> _Supplied text_:
--- START ---
Literature DB >> 27277175

Detection of prolonged regional myocardial systolic dysfunction after exercise-induced myocardial ischemia by strain echocardiography with high frame rate tissue Doppler echocardiography.

Yasuhiro Takagi1, Takeshi Hozumi2, Yasuhiko Takemoto1, Kazuaki Negishi1, Zhu Hong1, Kohji Abo3, Kazuya Fujioka3, Mitsuru Nakao3, Ryo Otsuka1, Kenichi Sugioka1, Yoshiki Kobayashi1, Hiroyuki Yamagishi1, Minoru Yoshiyama1, Junichi Yoshikawa1.   

Abstract

BACKGROUND: Strain echocardiography has enabled quantification of regional myocardial systolic function objectively and is less influenced by tethering effects and cardiac translational artifact than Doppler tissue imaging. Although strain echocardiography has been applied for the detection of inducible ischemia during dobutamine stress, it has not been fully applied to exercise stress echocardiography (ESE) because of technical difficulties. Prolonged myocardial systolic dysfunction after exercise-induced ischemia has been shown previously. Thus, we designed this study to evaluate whether the myocardial strain analysis can detect myocardial ischemia by the assessment of prolonged regional left ventricular (LV) dysfunction in ESE.
--- END ---
> _Supplied material_:
--- START ---
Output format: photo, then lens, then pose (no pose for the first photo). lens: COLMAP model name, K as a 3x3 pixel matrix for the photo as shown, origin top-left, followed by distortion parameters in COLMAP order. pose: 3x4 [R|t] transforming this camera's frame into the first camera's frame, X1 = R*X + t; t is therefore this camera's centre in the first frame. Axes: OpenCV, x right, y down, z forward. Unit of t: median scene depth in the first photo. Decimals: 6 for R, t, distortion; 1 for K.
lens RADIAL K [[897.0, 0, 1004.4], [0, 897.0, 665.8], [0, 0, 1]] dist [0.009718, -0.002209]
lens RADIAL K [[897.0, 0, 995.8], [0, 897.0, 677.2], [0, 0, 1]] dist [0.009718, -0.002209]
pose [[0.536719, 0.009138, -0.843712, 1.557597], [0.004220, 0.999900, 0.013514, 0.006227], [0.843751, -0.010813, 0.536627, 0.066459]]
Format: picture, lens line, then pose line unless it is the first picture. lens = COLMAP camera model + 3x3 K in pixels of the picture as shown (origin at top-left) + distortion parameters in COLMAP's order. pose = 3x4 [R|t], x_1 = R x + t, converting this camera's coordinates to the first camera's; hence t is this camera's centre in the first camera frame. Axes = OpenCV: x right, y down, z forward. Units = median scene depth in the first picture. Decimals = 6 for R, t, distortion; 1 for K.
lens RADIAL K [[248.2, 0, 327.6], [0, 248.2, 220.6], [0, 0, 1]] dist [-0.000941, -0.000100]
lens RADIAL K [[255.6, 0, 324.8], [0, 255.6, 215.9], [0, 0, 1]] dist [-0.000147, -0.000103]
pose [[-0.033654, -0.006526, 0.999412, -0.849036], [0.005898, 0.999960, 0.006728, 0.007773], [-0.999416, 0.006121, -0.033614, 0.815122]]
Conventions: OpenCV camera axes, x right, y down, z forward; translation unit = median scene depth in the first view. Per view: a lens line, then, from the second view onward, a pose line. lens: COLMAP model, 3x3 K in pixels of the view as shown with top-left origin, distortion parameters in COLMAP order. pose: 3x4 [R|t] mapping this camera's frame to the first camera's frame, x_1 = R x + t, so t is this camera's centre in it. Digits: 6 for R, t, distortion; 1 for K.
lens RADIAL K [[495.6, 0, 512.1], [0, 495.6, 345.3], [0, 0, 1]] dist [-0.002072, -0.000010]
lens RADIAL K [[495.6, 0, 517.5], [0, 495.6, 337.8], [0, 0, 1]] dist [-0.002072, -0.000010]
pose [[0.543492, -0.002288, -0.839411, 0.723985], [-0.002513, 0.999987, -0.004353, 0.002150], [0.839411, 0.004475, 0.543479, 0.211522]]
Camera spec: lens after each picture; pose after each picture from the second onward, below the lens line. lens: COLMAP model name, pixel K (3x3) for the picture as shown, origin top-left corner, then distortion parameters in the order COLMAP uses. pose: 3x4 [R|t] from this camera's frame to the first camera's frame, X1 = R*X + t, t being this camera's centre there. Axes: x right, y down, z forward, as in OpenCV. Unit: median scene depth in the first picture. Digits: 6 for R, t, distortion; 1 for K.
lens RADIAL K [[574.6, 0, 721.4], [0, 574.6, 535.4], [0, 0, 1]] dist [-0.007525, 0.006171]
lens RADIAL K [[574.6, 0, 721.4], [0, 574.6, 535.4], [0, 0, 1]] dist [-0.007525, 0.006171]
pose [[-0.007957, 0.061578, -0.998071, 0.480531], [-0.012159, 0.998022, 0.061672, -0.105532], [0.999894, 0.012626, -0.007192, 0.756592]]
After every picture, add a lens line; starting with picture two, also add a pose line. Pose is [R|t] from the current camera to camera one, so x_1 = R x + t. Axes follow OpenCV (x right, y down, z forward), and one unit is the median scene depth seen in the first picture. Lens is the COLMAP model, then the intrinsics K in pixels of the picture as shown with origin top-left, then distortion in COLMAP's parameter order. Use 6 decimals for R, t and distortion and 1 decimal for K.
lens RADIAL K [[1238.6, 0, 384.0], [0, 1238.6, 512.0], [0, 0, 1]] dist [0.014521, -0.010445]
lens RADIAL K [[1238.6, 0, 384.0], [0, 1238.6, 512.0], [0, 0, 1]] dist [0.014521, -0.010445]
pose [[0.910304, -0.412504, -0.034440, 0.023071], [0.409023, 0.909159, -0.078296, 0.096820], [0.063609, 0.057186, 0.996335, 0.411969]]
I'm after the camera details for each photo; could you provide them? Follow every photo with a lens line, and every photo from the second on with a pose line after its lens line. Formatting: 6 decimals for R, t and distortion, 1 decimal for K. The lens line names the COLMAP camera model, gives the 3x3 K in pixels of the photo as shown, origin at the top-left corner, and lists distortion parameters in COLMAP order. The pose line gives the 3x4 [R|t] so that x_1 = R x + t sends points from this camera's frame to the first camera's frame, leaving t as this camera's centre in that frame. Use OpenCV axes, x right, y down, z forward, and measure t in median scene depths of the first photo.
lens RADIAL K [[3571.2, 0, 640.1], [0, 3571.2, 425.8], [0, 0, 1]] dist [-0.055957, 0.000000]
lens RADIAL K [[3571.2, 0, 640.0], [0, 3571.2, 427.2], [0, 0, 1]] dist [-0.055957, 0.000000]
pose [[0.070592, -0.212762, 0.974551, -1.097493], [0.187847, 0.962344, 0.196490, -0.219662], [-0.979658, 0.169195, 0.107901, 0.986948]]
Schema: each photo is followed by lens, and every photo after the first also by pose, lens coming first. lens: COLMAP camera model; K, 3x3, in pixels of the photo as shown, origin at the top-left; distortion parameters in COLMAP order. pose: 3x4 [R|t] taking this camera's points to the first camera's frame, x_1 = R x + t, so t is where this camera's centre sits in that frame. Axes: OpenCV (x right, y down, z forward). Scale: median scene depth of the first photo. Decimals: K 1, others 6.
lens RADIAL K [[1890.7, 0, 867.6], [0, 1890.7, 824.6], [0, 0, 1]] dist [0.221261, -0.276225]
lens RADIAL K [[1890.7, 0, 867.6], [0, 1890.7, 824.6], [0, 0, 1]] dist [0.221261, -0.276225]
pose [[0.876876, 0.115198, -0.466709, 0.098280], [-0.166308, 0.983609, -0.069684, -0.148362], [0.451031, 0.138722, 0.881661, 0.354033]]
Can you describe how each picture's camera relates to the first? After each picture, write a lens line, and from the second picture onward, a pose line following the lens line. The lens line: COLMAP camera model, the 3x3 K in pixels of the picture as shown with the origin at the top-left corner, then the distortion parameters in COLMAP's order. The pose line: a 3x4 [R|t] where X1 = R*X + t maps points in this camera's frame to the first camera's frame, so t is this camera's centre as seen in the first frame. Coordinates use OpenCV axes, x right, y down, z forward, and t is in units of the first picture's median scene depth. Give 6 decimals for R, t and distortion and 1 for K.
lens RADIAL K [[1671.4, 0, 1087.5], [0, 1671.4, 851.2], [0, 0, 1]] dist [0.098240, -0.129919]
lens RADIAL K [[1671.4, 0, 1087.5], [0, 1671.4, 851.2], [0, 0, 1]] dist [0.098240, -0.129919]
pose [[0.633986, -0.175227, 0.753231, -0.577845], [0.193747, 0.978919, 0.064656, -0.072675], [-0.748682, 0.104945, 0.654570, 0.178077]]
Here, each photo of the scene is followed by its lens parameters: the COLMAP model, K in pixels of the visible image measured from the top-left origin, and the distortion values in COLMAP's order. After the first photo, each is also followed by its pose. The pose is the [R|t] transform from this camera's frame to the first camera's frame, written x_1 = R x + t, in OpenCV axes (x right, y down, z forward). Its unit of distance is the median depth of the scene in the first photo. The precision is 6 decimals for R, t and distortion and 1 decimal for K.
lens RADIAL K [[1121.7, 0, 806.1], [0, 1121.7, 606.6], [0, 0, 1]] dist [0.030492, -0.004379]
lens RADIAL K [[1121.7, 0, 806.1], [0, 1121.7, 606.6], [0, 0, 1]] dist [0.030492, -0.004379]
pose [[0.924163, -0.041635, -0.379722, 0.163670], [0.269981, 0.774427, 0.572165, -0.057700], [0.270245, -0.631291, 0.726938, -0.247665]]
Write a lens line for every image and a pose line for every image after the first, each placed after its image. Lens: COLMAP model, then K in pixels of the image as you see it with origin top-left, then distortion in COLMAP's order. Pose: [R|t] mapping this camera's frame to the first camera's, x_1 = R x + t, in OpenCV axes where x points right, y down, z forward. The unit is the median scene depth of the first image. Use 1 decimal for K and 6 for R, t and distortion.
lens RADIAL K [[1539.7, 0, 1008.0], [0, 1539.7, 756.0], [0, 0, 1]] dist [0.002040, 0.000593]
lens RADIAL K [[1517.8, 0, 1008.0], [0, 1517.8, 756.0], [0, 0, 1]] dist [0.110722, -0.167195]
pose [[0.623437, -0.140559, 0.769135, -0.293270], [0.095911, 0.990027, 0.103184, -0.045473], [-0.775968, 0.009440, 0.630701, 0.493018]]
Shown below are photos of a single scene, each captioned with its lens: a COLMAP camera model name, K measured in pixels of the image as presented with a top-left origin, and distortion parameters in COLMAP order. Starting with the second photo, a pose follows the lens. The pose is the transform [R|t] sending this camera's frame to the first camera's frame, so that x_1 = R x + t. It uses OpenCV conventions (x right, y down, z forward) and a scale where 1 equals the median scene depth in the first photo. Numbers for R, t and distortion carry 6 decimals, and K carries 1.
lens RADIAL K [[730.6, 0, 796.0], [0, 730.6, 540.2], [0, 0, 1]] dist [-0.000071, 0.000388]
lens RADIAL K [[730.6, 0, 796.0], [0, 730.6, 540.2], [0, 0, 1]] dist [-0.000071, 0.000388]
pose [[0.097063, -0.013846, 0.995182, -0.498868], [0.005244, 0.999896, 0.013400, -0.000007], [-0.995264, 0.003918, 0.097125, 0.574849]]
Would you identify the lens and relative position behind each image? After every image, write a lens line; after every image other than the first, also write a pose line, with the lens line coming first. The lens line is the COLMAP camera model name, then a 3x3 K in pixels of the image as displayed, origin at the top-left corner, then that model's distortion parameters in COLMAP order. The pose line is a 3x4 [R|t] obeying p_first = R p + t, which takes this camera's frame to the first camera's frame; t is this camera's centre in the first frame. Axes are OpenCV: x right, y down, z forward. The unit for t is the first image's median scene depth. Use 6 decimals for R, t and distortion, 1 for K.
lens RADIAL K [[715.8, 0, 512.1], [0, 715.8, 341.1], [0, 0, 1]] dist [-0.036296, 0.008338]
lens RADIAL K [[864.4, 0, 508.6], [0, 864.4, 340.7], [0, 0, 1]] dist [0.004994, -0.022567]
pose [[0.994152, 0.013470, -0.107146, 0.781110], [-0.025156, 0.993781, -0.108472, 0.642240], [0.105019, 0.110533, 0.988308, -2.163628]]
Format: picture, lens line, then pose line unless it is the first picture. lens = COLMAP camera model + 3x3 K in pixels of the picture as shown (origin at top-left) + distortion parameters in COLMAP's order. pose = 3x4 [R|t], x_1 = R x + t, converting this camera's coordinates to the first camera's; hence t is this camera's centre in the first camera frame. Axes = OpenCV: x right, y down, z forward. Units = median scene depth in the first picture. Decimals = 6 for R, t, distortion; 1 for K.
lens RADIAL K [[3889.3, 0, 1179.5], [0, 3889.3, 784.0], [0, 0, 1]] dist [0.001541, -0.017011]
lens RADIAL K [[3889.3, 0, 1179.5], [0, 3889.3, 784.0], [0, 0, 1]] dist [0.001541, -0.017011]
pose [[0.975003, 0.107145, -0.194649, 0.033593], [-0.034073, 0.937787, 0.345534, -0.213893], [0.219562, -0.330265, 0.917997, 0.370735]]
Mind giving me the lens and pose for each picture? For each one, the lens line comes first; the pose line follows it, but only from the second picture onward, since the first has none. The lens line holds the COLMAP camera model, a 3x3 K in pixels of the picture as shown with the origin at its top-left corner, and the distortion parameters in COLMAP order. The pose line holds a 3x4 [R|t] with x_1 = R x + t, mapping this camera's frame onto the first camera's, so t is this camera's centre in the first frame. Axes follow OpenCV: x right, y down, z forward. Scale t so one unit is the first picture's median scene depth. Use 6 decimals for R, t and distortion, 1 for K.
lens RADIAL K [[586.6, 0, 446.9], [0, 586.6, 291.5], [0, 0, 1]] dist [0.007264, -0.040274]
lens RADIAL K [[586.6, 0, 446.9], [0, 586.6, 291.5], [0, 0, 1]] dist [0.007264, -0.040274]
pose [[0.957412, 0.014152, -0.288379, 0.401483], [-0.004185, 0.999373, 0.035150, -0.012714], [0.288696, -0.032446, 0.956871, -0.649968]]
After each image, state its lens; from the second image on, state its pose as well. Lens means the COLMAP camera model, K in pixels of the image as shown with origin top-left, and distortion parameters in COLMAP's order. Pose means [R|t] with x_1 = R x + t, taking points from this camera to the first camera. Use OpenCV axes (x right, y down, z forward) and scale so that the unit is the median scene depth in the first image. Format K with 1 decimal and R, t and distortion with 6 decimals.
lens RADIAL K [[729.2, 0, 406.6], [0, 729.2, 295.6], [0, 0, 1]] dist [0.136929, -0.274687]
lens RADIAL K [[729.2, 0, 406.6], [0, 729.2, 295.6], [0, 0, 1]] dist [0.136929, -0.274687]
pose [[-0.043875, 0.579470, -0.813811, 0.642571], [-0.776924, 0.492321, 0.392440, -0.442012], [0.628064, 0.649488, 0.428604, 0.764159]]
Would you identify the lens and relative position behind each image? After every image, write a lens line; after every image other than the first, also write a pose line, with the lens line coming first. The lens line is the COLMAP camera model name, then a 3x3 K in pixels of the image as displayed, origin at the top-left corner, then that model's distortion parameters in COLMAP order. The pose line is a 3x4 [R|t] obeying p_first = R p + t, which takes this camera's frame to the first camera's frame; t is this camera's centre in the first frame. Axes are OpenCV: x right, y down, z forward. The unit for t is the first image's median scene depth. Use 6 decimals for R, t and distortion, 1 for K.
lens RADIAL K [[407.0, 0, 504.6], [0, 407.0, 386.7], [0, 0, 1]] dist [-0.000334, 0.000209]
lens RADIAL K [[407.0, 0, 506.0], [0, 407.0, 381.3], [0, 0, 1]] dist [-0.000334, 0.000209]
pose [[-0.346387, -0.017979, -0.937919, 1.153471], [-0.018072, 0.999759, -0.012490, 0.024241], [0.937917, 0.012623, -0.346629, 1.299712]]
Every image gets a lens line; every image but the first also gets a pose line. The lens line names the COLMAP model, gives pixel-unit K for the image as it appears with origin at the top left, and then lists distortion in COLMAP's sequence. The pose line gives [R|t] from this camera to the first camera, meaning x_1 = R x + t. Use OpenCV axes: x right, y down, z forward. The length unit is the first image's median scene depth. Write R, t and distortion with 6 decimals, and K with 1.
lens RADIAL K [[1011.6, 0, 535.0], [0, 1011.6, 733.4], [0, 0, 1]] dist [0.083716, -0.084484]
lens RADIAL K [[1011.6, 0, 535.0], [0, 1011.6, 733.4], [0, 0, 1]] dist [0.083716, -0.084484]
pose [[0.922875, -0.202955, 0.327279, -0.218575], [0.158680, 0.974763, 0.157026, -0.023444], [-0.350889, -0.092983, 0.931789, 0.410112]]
--- END ---
> _Using the information_:
a. List every author of the strain echocardiography abstract whose name carries the affiliation number 3.
b. According to the strain echocardiography abstract, why has strain echocardiography not been fully applied to exercise stress echocardiography?
The material has no connection to the strain echocardiography abstract.

> _Results for the exercise_:
a. Kohji Abo, Kazuya Fujioka, Mitsuru Nakao

b. Because of technical difficulties.